The desert is undoubtedly one of those places that brings solitude and calm to those seeking it, and when you first catch a glimpse of St. George’s Monastery in the Judean desert, you can’t imagine a better place for experiencing peace and calm.
This amazing cliff-hanging monastery–one of the world’s oldest and definitely one of the most inspiring churches in the Holy Land–is a must-see for desert and archeological fans!
St. George’s Monastery was founded in the fourth century by monks who were looking to immerse themselves in the lifestyle and desert stories of John the Baptist and Jesus. The monks, and perhaps most notably the hermit, John of Thebes, eventually settled on the spot around a cave where it is believed the prophet Elijah was fed by ravens.
The monastery was destroyed by the Persians and then rebuilt by the Crusaders before falling derelict. It wasn’t until 1878 when a Greek monk, Kalinikos, came to live here that the monastery started to look like its former glorious and cliff-hugging self. Kalinikos finished his renovations in 1901.
Today, there are still a few Greek Orthodox monks who inhabit the monastery.

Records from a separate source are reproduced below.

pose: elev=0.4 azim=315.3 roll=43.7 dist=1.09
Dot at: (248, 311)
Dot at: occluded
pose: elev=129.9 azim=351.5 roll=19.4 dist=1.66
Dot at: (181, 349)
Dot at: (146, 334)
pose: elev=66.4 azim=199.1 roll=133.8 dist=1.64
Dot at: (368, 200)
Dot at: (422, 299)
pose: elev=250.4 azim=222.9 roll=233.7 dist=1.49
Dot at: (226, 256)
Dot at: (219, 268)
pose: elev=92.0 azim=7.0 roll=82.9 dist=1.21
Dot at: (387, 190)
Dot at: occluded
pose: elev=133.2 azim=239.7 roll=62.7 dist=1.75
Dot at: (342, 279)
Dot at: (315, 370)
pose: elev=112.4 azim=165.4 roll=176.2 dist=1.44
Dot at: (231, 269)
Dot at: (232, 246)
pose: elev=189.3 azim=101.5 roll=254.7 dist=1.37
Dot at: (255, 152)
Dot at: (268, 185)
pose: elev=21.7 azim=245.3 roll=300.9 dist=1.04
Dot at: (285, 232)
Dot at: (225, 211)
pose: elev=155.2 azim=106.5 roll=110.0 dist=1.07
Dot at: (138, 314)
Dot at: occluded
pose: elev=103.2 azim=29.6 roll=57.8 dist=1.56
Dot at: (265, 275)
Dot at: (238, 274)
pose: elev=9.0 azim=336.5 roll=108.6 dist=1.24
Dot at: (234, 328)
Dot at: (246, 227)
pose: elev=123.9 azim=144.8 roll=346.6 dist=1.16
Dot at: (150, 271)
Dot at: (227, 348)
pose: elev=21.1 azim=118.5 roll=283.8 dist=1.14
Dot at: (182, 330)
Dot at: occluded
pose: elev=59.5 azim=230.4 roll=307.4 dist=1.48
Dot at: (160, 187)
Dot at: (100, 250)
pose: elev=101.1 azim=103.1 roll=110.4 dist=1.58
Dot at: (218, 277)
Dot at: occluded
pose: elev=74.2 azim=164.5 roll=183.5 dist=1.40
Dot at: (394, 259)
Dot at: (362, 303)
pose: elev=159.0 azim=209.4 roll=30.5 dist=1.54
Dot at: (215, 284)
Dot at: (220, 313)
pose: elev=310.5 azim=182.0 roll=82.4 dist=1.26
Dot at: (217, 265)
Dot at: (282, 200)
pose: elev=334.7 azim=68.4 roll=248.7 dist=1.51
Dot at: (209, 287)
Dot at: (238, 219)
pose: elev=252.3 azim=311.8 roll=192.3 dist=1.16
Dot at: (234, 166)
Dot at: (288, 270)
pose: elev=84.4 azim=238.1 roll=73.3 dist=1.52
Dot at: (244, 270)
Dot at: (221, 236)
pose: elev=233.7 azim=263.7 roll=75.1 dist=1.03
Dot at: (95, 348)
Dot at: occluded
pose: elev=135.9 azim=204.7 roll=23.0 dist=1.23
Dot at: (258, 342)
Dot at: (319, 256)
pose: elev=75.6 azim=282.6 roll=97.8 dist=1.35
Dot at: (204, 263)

Apart from the amazing Biblical-like scenery surrounding the monastery and the Wadi Kelt valley, other highlights include: the upper part of the monastery hosts the cave that Elijah the Prophet sought shelter in; while in the lower part of the monastery, a tomb of a Romanian monk that lived there in the 1960s still holds his well-preserved body.
Who was St George?
St. George’s Monastery is named after the most famous monk who lived there–Gorgias of Coziba.
How to get to St George’s Monastery
St George’s Monastery can be reached via the main Jerusalem–Dead Sea highway (Road 1). Take a left at Mitzpeh Jericho (or a right if you’re coming from Jericho) and follow the brown signs for Wadi Kelt. You can hike the Wadi all the way to the monastery but it will take a few hours, so take plenty of water–you’re in the desert after all!
Otherwise, you can reach the entrance gate, but you’ll still have to walk for around 15 minutes down a windy path. Not so easy for seniors or people with disabilities, but there are usually plenty of locals offering their donkeys for the ride (at a cost of course).
The monastery is free to enter but does close in the evening and overnight.